Sept patients accueillis, dix sortis, deux en attente d’un lit d’hospitalisation près de chez eux… Le temps d’une pause dans son bureau, le 30 juillet, peu après 10 heures, et après la réunion avec l’équipe de garde, la psychiatre Nadia Cheffi tient les comptes. Une arithmétique quotidienne qui, explique-t-elle, est le reflet du « turnover vertueux » instauré au sein du Centre renforcé d’urgences psychiatrie (CRUP). Cette nouvelle unité, dont la jeune médecin est responsable depuis dix mois, est adossée aux urgences de l’hôpital Delafontaine de Saint-Denis, même si elle relève de l’établissement public de santé de Ville-Evrard, l’hôpital psychiatrique du secteur, à Neuilly-sur-Marne (Seine-Saint-Denis).

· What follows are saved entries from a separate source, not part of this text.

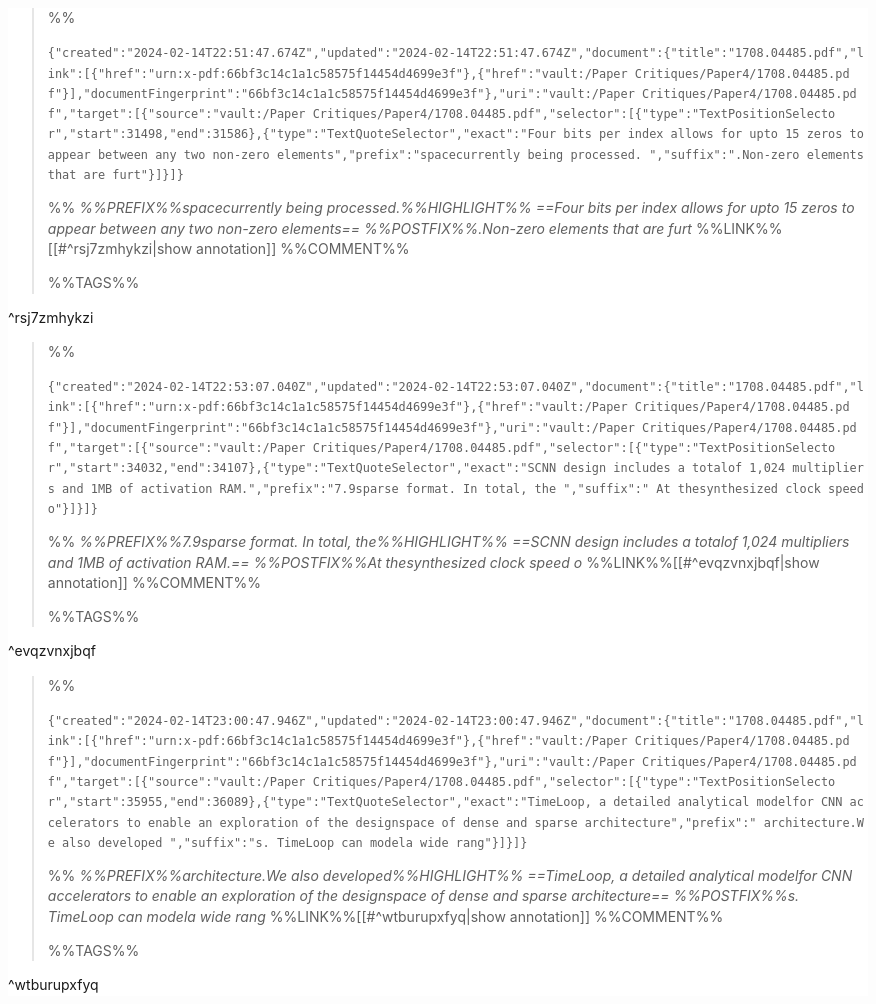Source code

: 
>%%
>```annotation-json
>{"created":"2024-02-14T22:51:47.674Z","updated":"2024-02-14T22:51:47.674Z","document":{"title":"1708.04485.pdf","link":[{"href":"urn:x-pdf:66bf3c14c1a1c58575f14454d4699e3f"},{"href":"vault:/Paper Critiques/Paper4/1708.04485.pdf"}],"documentFingerprint":"66bf3c14c1a1c58575f14454d4699e3f"},"uri":"vault:/Paper Critiques/Paper4/1708.04485.pdf","target":[{"source":"vault:/Paper Critiques/Paper4/1708.04485.pdf","selector":[{"type":"TextPositionSelector","start":31498,"end":31586},{"type":"TextQuoteSelector","exact":"Four bits per index allows for upto 15 zeros to appear between any two non-zero elements","prefix":"spacecurrently being processed. ","suffix":".Non-zero elements that are furt"}]}]}
>```
>%%
>*%%PREFIX%%spacecurrently being processed.%%HIGHLIGHT%% ==Four bits per index allows for upto 15 zeros to appear between any two non-zero elements== %%POSTFIX%%.Non-zero elements that are furt*
>%%LINK%%[[#^rsj7zmhykzi|show annotation]]
>%%COMMENT%%
>
>%%TAGS%%
>
^rsj7zmhykzi


>%%
>```annotation-json
>{"created":"2024-02-14T22:53:07.040Z","updated":"2024-02-14T22:53:07.040Z","document":{"title":"1708.04485.pdf","link":[{"href":"urn:x-pdf:66bf3c14c1a1c58575f14454d4699e3f"},{"href":"vault:/Paper Critiques/Paper4/1708.04485.pdf"}],"documentFingerprint":"66bf3c14c1a1c58575f14454d4699e3f"},"uri":"vault:/Paper Critiques/Paper4/1708.04485.pdf","target":[{"source":"vault:/Paper Critiques/Paper4/1708.04485.pdf","selector":[{"type":"TextPositionSelector","start":34032,"end":34107},{"type":"TextQuoteSelector","exact":"SCNN design includes a totalof 1,024 multipliers and 1MB of activation RAM.","prefix":"7.9sparse format. In total, the ","suffix":" At thesynthesized clock speed o"}]}]}
>```
>%%
>*%%PREFIX%%7.9sparse format. In total, the%%HIGHLIGHT%% ==SCNN design includes a totalof 1,024 multipliers and 1MB of activation RAM.== %%POSTFIX%%At thesynthesized clock speed o*
>%%LINK%%[[#^evqzvnxjbqf|show annotation]]
>%%COMMENT%%
>
>%%TAGS%%
>
^evqzvnxjbqf


>%%
>```annotation-json
>{"created":"2024-02-14T23:00:47.946Z","updated":"2024-02-14T23:00:47.946Z","document":{"title":"1708.04485.pdf","link":[{"href":"urn:x-pdf:66bf3c14c1a1c58575f14454d4699e3f"},{"href":"vault:/Paper Critiques/Paper4/1708.04485.pdf"}],"documentFingerprint":"66bf3c14c1a1c58575f14454d4699e3f"},"uri":"vault:/Paper Critiques/Paper4/1708.04485.pdf","target":[{"source":"vault:/Paper Critiques/Paper4/1708.04485.pdf","selector":[{"type":"TextPositionSelector","start":35955,"end":36089},{"type":"TextQuoteSelector","exact":"TimeLoop, a detailed analytical modelfor CNN accelerators to enable an exploration of the designspace of dense and sparse architecture","prefix":" architecture.We also developed ","suffix":"s. TimeLoop can modela wide rang"}]}]}
>```
>%%
>*%%PREFIX%%architecture.We also developed%%HIGHLIGHT%% ==TimeLoop, a detailed analytical modelfor CNN accelerators to enable an exploration of the designspace of dense and sparse architecture== %%POSTFIX%%s. TimeLoop can modela wide rang*
>%%LINK%%[[#^wtburupxfyq|show annotation]]
>%%COMMENT%%
>
>%%TAGS%%
>
^wtburupxfyq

« Notre objectif est de sortir au plus vite des urgences les “patients psy” qui y arrivent en crise aiguë et qui risquent de s’enfoncer, pour leur faire une place dans l’un de nos quinze lits, explique-t-elle, les évaluer et commencer à les traiter rapidement, avant de les réintégrer dans un parcours de soins, en ville ou en milieu hospitalier, relevant de leur secteur. » Le tout dans un délai maximum de soixante-douze heures. Parfois moins : la durée moyenne de prise en charge pour les 1 500 patients passés par le CRUP, depuis son ouverture en septembre 2023, est de trente-six heures. Autre résultat encourageant : un retour à domicile a pu être organisé pour un quart de ces patients, avec un suivi en ambulatoire.

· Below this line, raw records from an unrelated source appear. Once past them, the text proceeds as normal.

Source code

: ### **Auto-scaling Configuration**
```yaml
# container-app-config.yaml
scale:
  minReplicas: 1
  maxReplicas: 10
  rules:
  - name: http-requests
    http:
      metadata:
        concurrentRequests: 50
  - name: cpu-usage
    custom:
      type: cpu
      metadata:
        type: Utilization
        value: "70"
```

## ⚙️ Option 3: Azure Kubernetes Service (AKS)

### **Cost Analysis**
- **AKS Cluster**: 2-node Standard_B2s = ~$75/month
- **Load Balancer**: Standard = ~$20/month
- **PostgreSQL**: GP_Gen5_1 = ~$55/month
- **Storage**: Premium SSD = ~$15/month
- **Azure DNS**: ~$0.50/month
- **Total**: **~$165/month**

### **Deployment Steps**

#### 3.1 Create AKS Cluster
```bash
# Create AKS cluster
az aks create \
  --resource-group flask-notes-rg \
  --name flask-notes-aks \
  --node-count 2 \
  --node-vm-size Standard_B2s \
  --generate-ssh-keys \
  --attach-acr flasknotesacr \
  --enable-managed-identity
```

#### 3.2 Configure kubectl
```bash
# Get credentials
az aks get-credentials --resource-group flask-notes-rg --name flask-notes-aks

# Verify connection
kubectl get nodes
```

Symboles de la crise de l’hôpital, exacerbée durant la période estivale, les « patients brancards » qui engorgent les services des urgences sont aussi la conséquence des tensions sur l’offre de soins en psychiatrie. Avec des personnes souffrant de troubles psychiques qui constituent, bien souvent, une grande difficulté pour des services des urgences, démunis pour les prendre en charge. Le suicide d’un patient aux urgences psychiatriques de l’hôpital Purpan (CHU de Toulouse), le 14 février, après dix jours sur un brancard, avait provoqué l’émoi chez les soignants.

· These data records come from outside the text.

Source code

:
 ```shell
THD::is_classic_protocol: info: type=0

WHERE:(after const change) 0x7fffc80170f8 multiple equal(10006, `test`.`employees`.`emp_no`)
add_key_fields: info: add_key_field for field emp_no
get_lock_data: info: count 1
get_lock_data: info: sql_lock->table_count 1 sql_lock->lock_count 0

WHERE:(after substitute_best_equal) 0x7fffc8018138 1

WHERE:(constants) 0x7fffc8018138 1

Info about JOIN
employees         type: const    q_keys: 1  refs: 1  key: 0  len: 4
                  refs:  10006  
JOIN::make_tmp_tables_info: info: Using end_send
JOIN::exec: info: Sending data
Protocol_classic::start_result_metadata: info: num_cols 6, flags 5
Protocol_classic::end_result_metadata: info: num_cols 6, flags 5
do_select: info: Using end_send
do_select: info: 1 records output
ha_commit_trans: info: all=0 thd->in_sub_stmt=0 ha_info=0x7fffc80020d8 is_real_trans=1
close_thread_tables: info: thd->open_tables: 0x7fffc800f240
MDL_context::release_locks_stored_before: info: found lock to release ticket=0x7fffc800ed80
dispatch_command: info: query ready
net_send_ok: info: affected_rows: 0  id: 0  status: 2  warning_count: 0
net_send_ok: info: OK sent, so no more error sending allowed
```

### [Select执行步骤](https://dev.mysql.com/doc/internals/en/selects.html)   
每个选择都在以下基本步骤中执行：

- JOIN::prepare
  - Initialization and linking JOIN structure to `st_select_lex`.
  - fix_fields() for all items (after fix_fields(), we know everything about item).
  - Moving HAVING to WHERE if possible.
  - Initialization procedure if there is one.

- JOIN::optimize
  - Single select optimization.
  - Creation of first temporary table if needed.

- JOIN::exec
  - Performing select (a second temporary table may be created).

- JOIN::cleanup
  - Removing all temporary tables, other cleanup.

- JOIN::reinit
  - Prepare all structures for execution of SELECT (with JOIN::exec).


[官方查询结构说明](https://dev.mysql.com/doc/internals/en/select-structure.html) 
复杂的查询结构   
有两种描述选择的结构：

« Frapper vite, frapper fort, pour ne pas laisser la crise s’aggraver » : c’est un peu la philosophie de Fayçal Mouaffak, chef du pôle psychiatrie de Ville-Evrard, qui a défendu le projet de CRUP pendant dix ans avant qu’il ne soit inauguré. Son fil rouge : accueillir les patients dans des « conditions dignes », et permettre à son équipe (trois médecins, seize infirmiers, cinq aides-soignantes) de faire « dignement » son travail, martèle-t-il, en limitant les mesures coercitives et en s’extrayant de la « temporalité des urgences ».